- [Document text]:
************
List of updates / new info. on Vox solid state amps (1967-1972)
31st August (2)
Some initial notes and pictures on the preamp circuit boards in the JMI solid state amps. For the treble amplifiers there are five in total: Mixer, Brilliant channel (and distortion), Normal channel, Reverb, and Tremolo. Those in the pre-production amps had both part numbers and descriptive legends:
The "TREMOLO" board in a pre-production Defiant. The part number unfortunately is partly obscured by the solder joints for the connecting posts.
Standard production boards had only part numbers:
Mixer: = Part no. 86021
Normal channel: = Part no. 86022
Reverb: = Part no. 86023
Tremolo: = Part no. 86024
The Brilliant channel (and distortion) board is either Part no. 86020 or 86025. Confirmation will be added in a future post.
Below, some pictures of the undersides of three boards from the wreck of a JMI Defiant. "B", "C" and "E" stand for the legs of the transistor - base, collector, and emitter. The copper traces on these boards are extremely well bonded to the paxolin support. When the components had been soldered on (and presumably testing had been successful), the undersides were varnished.
Normal channel board.
Tremolo board viewed side-on to show the brackets and the gold-coloured plastic stand-offs.
At present it is not known who made these boards - possibly Burndept, or a contractor habitually used by Burndept.
Having said yesterday that no JMI wiring diagrams were currently known to survive in Supreme speaker cabinets, one has of course just turned up. A better picture may be forthcoming.
Speaker wiring labels in Conqueror and Defiant cabinets have survived reasonably well - they were normally pasted to left-hand side inside the cabs.
Above, the paper schema glued inside JMI Vox Conqueror speaker cabinets, its main legend reading: "CONQUEROR 30W TREBLE WIRING". Note that the drivers, in this case Celestion alnicos T1088s, are rated at 17W each - "12" - 8ohm - 17W".
Above, the paper schema glued inside JMI Vox Defiant speaker cabinets, its main legend reading: "DEFIANT 50W TREBLE WIRING". The Midax horn is protected from bass frequencies by a 2 micro farad capacitor (2uf), marked "2 MFD" in the schema.
************
A block of data:
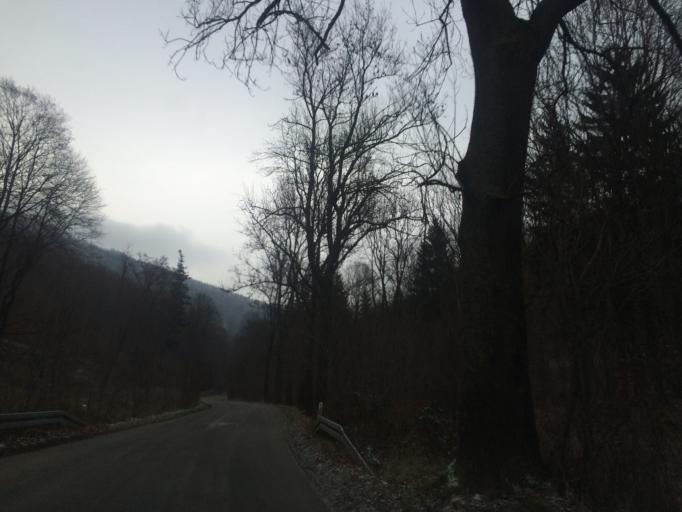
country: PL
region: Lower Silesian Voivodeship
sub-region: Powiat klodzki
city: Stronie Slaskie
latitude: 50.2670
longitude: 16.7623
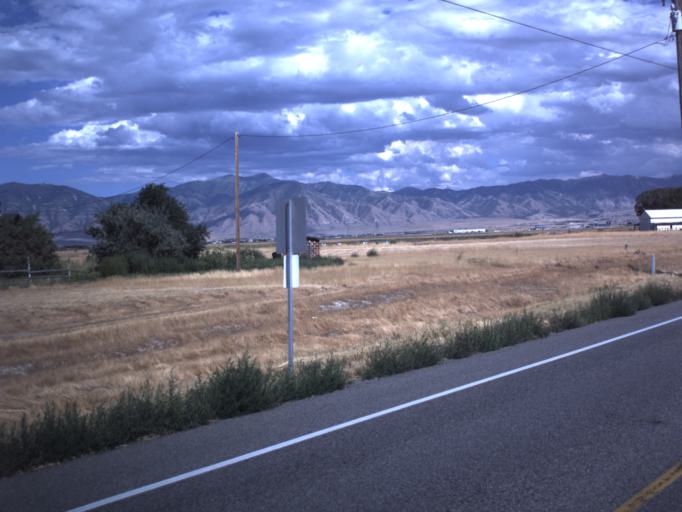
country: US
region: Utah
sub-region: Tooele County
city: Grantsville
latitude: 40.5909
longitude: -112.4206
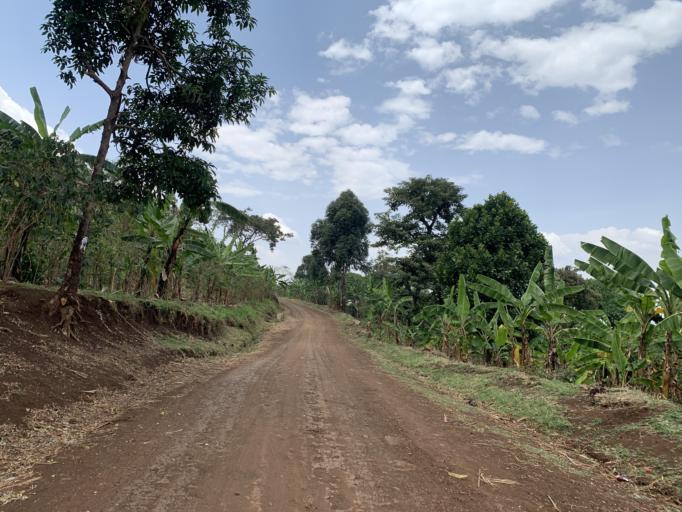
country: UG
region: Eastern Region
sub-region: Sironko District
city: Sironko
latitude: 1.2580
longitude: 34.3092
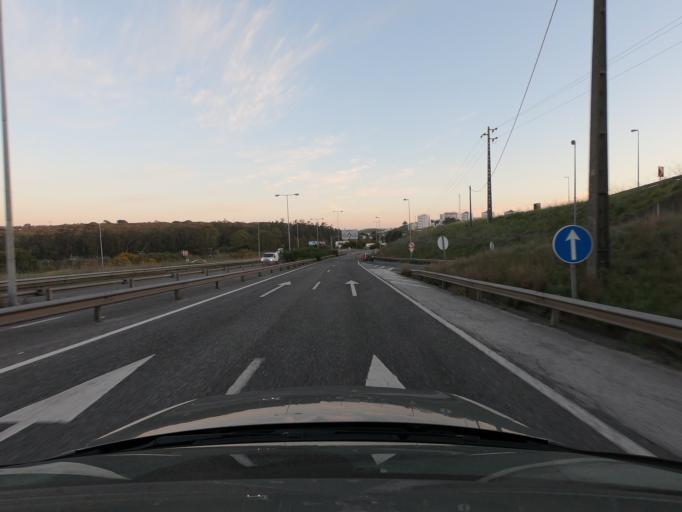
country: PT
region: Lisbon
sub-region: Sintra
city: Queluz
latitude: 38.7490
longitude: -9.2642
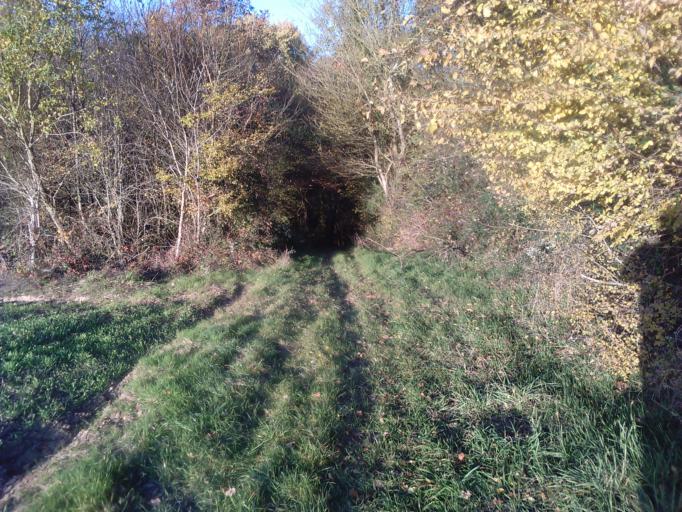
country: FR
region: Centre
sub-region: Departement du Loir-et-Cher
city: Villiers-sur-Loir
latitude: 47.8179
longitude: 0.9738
************
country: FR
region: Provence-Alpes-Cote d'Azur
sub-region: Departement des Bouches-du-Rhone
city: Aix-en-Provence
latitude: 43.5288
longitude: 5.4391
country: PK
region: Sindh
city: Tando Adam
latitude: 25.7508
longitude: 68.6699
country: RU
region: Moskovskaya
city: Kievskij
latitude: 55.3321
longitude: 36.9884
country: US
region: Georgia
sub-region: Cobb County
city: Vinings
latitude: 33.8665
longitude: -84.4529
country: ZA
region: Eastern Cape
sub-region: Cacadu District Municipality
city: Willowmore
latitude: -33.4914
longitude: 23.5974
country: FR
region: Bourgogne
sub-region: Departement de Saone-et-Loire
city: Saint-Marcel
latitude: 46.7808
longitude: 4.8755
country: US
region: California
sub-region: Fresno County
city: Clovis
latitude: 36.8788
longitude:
************
- [The tasks]:
a. Reproduce the passage of the Vox solid state amp notes between "Below, some pictures" and "used by Burndept.", inclusive.
b. According to the Vox solid state amp notes, what is the purpose of the capacitor in the Defiant speaker cabinet wiring schema?

- [Answer set]:
a.
Below, some pictures of the undersides of three boards from the wreck of a JMI Defiant. "B", "C" and "E" stand for the legs of the transistor - base, collector, and emitter. The copper traces on these boards are extremely well bonded to the paxolin support. When the components had been soldered on (and presumably testing had been successful), the undersides were varnished.
Normal channel board.
Tremolo board viewed side-on to show the brackets and the gold-coloured plastic stand-offs.
At present it is not known who made these boards - possibly Burndept, or a contractor habitually used by Burndept.

b. The 2 microfarad capacitor, marked "2 MFD" in the schema, protects the Midax horn from bass frequencies.